A family contacted the Advertising Standards Authority (ASA) about the promotion, which offered the chance to win £500 every hour by submitting a barcode online or via text.
In its response, PepsiCo said that one entrant and his family had entered the competition over 11,000 times over the first six weeks of the promotional period using slightly varying email addresses from the same IP address.
This equated to over 35 entries per draw and some draws had more than 500 entries within the hour.

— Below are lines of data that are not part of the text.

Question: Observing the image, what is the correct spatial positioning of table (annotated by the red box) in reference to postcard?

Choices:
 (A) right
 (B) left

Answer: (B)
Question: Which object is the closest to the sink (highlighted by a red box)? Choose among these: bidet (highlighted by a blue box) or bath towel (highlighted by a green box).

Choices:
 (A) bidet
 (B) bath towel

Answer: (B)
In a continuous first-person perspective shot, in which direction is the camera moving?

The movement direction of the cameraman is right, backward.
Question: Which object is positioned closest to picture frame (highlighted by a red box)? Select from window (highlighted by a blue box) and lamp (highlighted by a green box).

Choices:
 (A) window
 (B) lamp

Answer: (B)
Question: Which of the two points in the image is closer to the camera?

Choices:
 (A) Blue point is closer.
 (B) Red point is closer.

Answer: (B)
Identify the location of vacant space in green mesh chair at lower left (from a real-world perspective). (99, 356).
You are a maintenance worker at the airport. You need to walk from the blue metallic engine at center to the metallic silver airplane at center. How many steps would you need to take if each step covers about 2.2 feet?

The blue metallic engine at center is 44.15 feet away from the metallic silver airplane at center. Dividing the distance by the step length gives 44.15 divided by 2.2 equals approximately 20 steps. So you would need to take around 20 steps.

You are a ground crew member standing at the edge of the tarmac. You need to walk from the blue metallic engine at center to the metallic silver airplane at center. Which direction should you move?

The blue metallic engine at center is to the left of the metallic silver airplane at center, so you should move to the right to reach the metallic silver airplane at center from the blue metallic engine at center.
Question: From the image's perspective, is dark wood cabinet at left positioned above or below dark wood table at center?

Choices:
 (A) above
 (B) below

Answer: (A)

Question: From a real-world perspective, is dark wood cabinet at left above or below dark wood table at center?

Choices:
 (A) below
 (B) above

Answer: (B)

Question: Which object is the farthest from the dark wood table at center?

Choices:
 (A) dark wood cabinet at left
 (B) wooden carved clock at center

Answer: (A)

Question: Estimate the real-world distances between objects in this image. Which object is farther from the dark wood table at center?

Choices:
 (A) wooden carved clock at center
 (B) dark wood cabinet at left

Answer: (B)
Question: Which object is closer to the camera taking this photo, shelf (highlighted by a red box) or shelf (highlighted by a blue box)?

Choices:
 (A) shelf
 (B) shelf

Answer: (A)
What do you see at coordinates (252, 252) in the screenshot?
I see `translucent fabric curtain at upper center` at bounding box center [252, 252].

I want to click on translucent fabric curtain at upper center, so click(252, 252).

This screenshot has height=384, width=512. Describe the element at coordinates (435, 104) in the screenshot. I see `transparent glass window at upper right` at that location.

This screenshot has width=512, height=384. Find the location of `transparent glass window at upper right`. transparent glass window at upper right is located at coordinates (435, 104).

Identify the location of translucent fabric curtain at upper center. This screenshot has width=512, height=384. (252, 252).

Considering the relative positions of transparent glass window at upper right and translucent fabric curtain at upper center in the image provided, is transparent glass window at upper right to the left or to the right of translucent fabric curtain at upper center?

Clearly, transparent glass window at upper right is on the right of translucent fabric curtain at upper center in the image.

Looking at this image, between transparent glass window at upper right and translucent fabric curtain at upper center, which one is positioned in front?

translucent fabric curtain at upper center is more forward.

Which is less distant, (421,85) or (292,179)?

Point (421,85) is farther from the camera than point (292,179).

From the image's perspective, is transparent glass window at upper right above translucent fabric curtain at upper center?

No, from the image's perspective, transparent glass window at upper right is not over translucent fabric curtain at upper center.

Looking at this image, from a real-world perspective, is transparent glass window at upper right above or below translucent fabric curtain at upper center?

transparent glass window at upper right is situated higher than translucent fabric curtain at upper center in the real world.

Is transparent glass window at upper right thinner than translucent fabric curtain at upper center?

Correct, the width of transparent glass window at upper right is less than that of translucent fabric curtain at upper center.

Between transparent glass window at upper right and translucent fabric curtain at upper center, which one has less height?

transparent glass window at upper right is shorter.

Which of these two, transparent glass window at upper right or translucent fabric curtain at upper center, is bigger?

PepsiCo did not know how such a volume of entries was submitted by a single family, but assumed a "robot" had been used.
Pepsi said that members of the family were selected as the winner on "multiple occasions", but Pepsi then informed them that bulk or automated entries would not be accepted as this was in violation of the terms and conditions.
The ASA accepted that generating multiple e-mail addresses to make a large number of entries "was not within the spirit of the promotion and could unfairly disadvantage other participants who entered using only existing e-mail addresses".
However, the regulator said that the terms and conditions for the promotion were "ambiguous", as they did not specify the exact restrictions for "bulk" and "automated" entries.
It said that PepsiCo was unable to prove that the family who had entered 11,000 times used an automated system, rather than just manually creating different email addresses, and therefore it was unfair to withdraw their prizes.
"We therefore considered that to withdraw the prizes subsequently, and in some cases over a month after those entrants had been notified of the wins, caused unnecessary disappointment given that, we understood, they had used a different e-mail address for each entry, as per the requirements of the terms and conditions," the ASA said.
"We considered significant conditions of the promotion were not made sufficiently clear and that, because unnecessary disappointment had been caused, the promotion had not been administered fairly."
PepsiCo was warned to ensure promotions were "administered fairly and that significant conditions of promotions were made clear in future".